&
Written by |
Date |
Keywords |
Zheng |
2007-6-15 |
Meme Hotspot Tipping Point Techmeme |
September 2005, Techmeme predecessor Memeorandum turned out, at that time in North America was also a whirlwind, we put it and Slashdot, Digg these famous sites, and put forward the Slashdot effect similar memeorandum effect.
Techmeme this Gabe Rivera-dominated hot computing engine, the blog list of his own definition of real-time monitoring, through the search blog, news media URL link to tap the dialogue between bloggers, and in the form of dialogue on the first page, Become a very effective content filter, tells us what's hot and what's not.
This algorithm for linking mining hotspots does not work in China, for simple reasons:
Chinese blogs rarely embed in Bowen URL links .
For the same reason, Google's PageRank algorithm does not play much value on blogs.
In fact, since the second half of 2006, we have been secretly developing the content engine, where hotspot auto Discovery (hot point) covers the direction of Techmeme.
In the blink of an eye in 2007, recent media mentions Techmeme.
such as May 25, Sina translation Read/write Web article "The Famous Science and technology blog: Google News and Techmeme big battle."
"Slashdot's influence began to weaken after the first round of the dotcom bust," said the Economist's commercial Review, published by the Economic Watch in June 2007, which featured the online community. In recent years, the emerging techmeme began to replace the former status. ”
Alex Barnett, who has been named Microsoft's top ten hottest blogger, also published the article "How I find stuff I like" on May 23, saying Techmeme was one of his three content filters: "The three main methods I use the to find content I'll be interested in are:2. Techmeme-two or three times daily. Tells me what's hot and what's not. "
Intro
In January 2006, I wrote and published the memeengine discussion set i , two , three (click here to download the full PDF document). It was also noted that several people had announced in the media that they wanted to replicate the techmeme, but then there was no further context. Perhaps it is because Techmeme's link analysis algorithm simply can't move to China.
Always on the road
In March 2006, I started looking for the meme engine with Chinese characteristics and soon found that only text mining algorithms could do it.

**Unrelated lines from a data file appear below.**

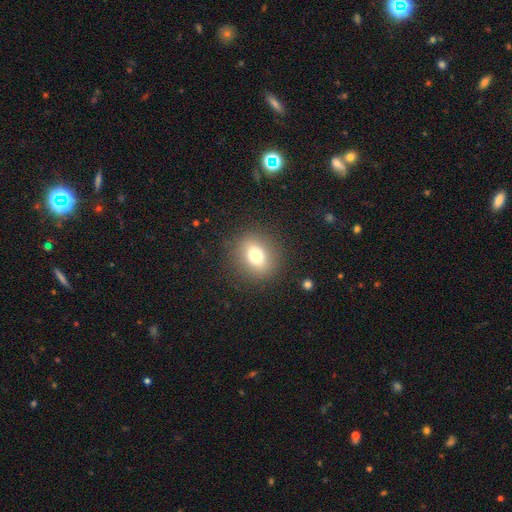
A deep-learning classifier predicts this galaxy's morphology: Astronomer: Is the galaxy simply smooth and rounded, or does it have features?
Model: smooth — 75%.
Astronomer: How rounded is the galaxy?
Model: round — 65%.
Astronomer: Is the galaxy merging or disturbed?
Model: none — 87%.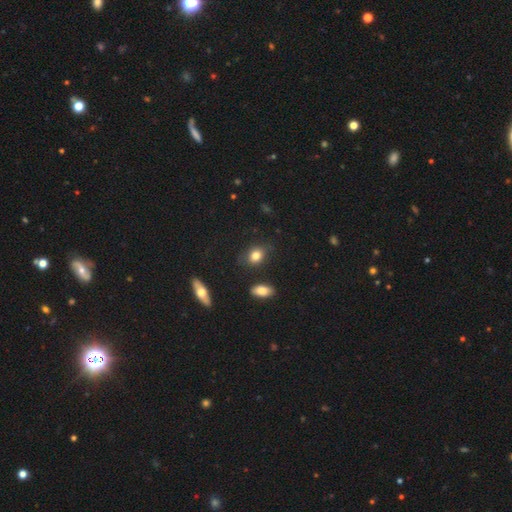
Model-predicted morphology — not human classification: Overall: smooth (81%). How rounded: in between (59%; round 39%). Merging: none (78%).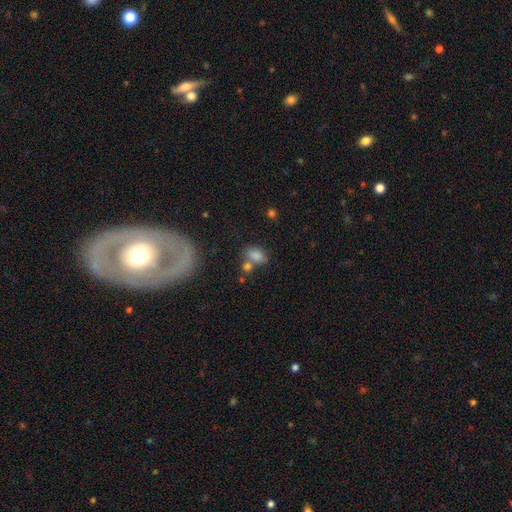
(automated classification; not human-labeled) This is clearly a smooth galaxy (80%). How rounded: clearly in between (84%). Merging: possibly none (51%).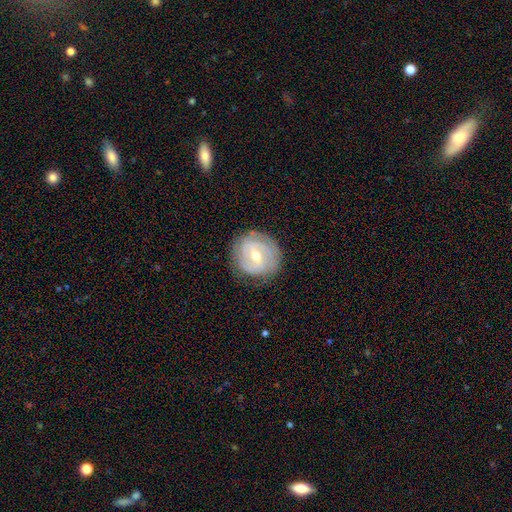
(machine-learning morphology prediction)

The text of the blog content mining, there is still a big problem in China to solve. Blogs are much more complicated than news:
L Text style: Blog style is very different, often do not follow the cards to the card, unrestrained, far more than the standard writing of the news to be difficult to analyze.
L involved in the scope: blog Anything to talk about, big to state affairs, small to personal feelings, and even water accounts.

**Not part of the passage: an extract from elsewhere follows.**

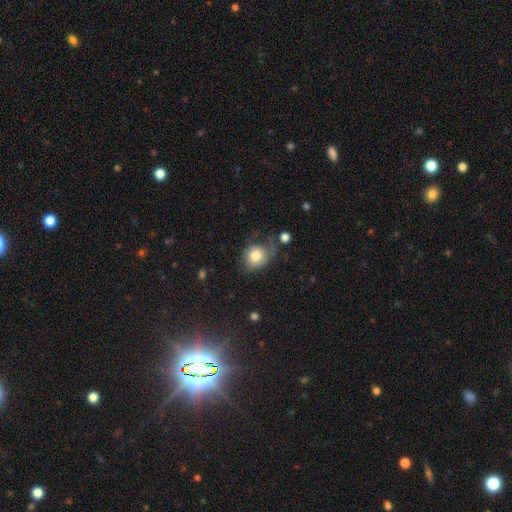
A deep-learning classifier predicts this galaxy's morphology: Smooth or featured: smooth — 76% (featured or disk — 15%)
How rounded: round — 59% (in between — 40%)
Merging: none — 42% (minor disturbance — 30%)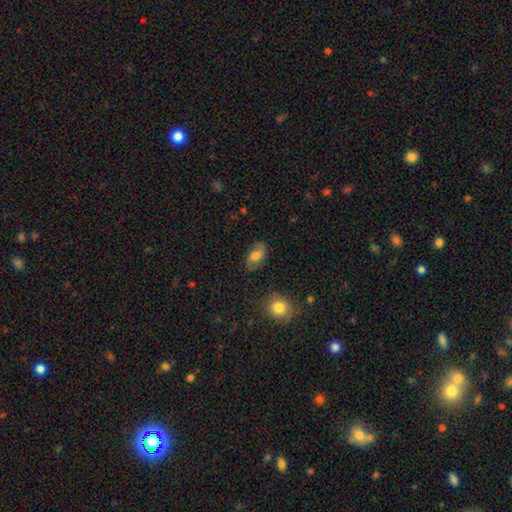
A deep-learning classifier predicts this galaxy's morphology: smooth 53%, featured or disk 38%, star or artifact 9%. Down the decision tree: how rounded — in between (88%); merging — none (77%).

Information sources scattered: domestic large and small hundreds of BSP, millions of blogs published articles, it is difficult to collect them in the first time and quickly expand large-scale computing.

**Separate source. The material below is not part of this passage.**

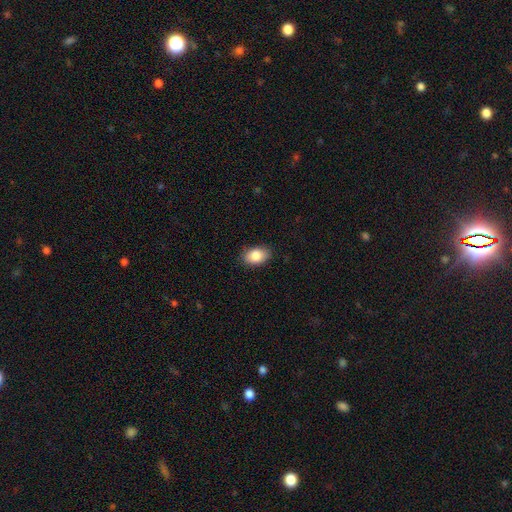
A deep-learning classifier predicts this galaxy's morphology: type=smooth (86%); roundness=in between (87%); merging=none (85%).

In September 2006, I worked with Dr. Zhang Junlinghan, a software institute of CAS, to create a network of games, aiming at the future general direction of information filters and human filters.
In October 2006, Dr. Zhang introduced the "Hot Spot auto discovery" algorithm. But this time, the algorithm is not very mature, in the non-event-driven, non-news-driven classification of poor performance, such as: the Internet, gender, in the news-driven star, social performance is good. This situation is not open to the outside.
After we have developed the "topic Cluster aggregation" and "topic time context" algorithm for the content engine, we go back and re-optimize the hotspot auto-discovery algorithm. This time the accuracy has risen to a new height, really can do:
From the crawler crawl to the output of various areas of the hotspot, the entire process without any manual, without editing the audit can be directly released to the ordinary user to see.